Shigeharu Aoyama (青山繁晴; born 25 July 1952) is a Japanese politician serving in the House of Representatives. Between 2016 and 2026, he was in the House of Councillors of Japan.

He represented the National proportional representation block. He has served on the Committee on Economy and Industry (as Director); Committee on Budget; and on the Special Committee on Official Development Assistance and Related Matters.

== Early life ==
Aoyama was born on 25 July 1952, in the Hyogo Prefecture of Japan. He graduated from Junshin Gakuin Junior and Senior High School in March 1971 and entered the Faculty of Letters at Keio University the following month. In February 1974, he withdrew from Keio University and sat for the entrance examination to the Department of Economics at Waseda University's School of Political Science and Economics.

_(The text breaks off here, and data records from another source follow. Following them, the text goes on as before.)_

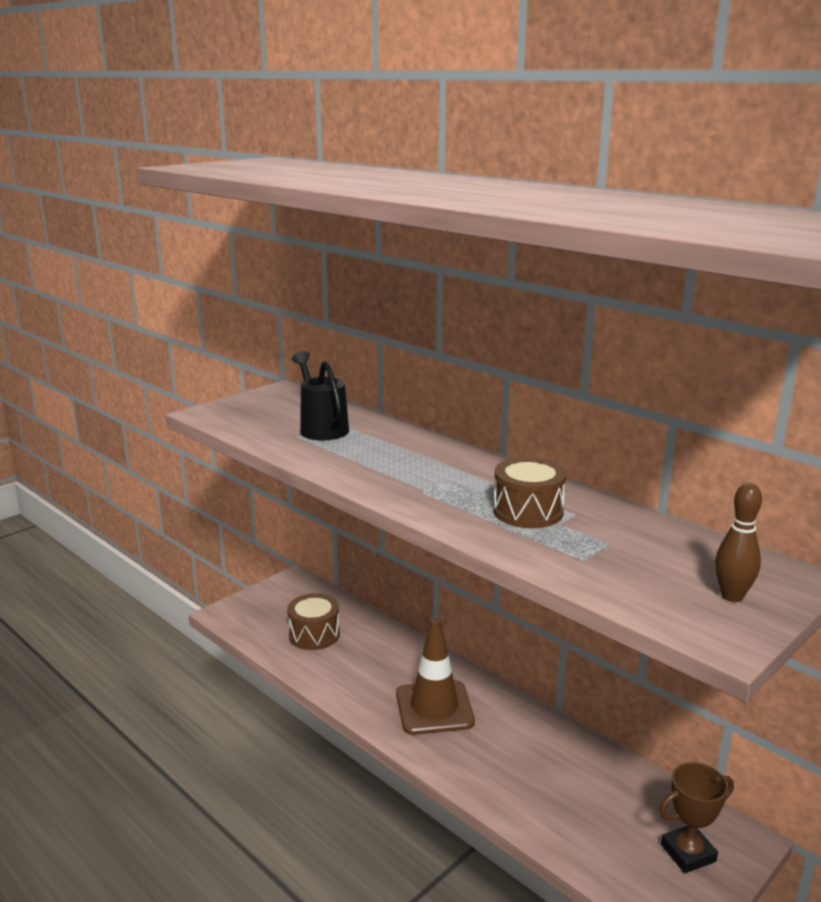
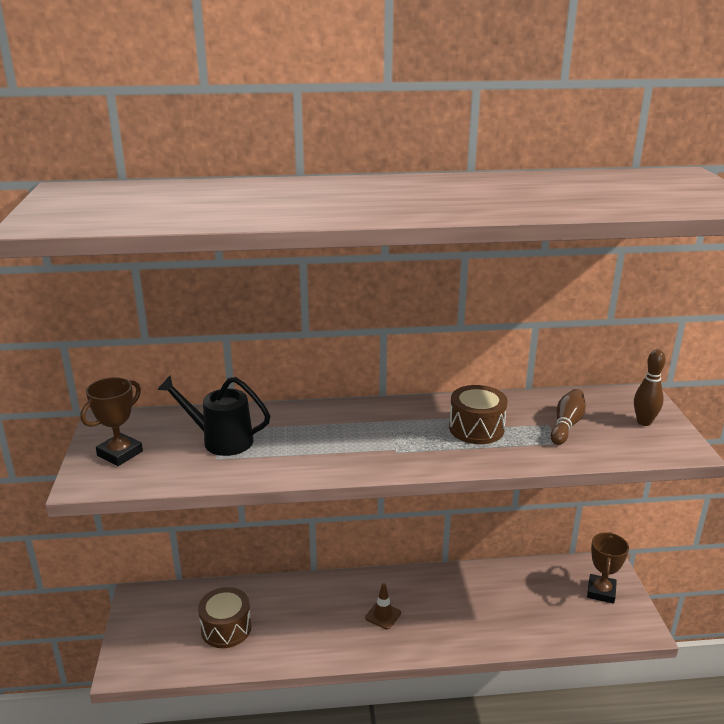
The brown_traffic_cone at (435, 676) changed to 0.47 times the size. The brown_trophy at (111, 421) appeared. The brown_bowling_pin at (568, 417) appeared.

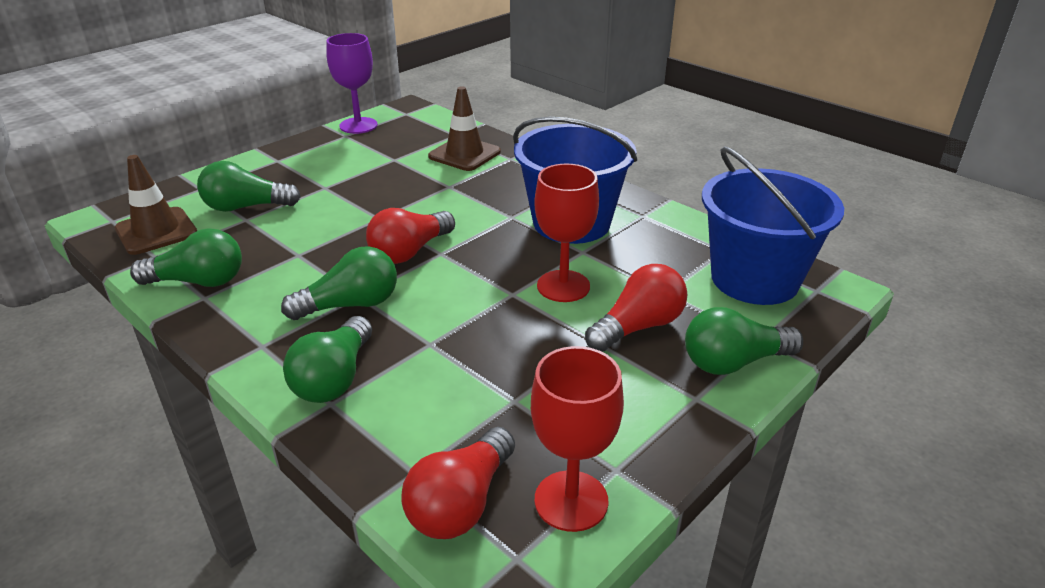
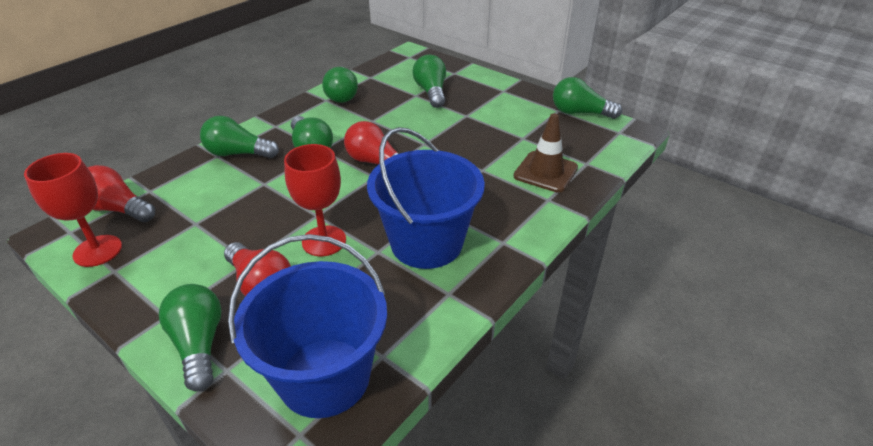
The brown_traffic_cone at (156, 205) disappeared. The purple_goblet at (352, 83) was replaced by the green_light_bulb at (587, 98).

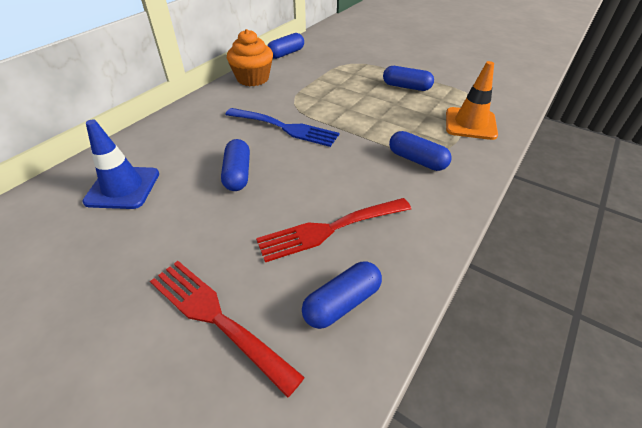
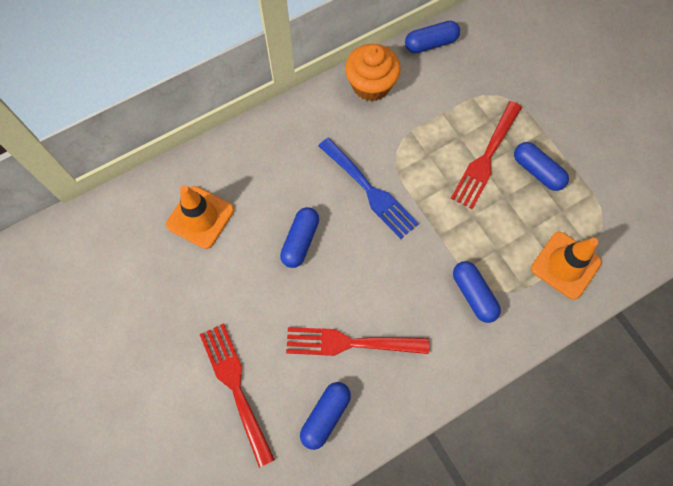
The blue_traffic_cone at (121, 164) became the orange_traffic_cone at (200, 217). The blue_capsule at (342, 295) turned 45 degrees counterclockwise. The red_fork at (486, 155) appeared.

Aoyama graduated from the school of political science and economics of Waseda University in 1979.

== Career ==
Prior to his election to the House of Councillors, Aoyama worked as a journalist and founded a think tank. A summary of his career is below:

- 1979-98: Worked as a journalist for Kyodo News.
- 1998-2002: Researcher for Mitsubishi Research Institute (think tank).
- 2002: Founded "Japan's Independent Institute", a think tank (separated from Mitsubishi).

In 2016, he was elected to the House of Councillors.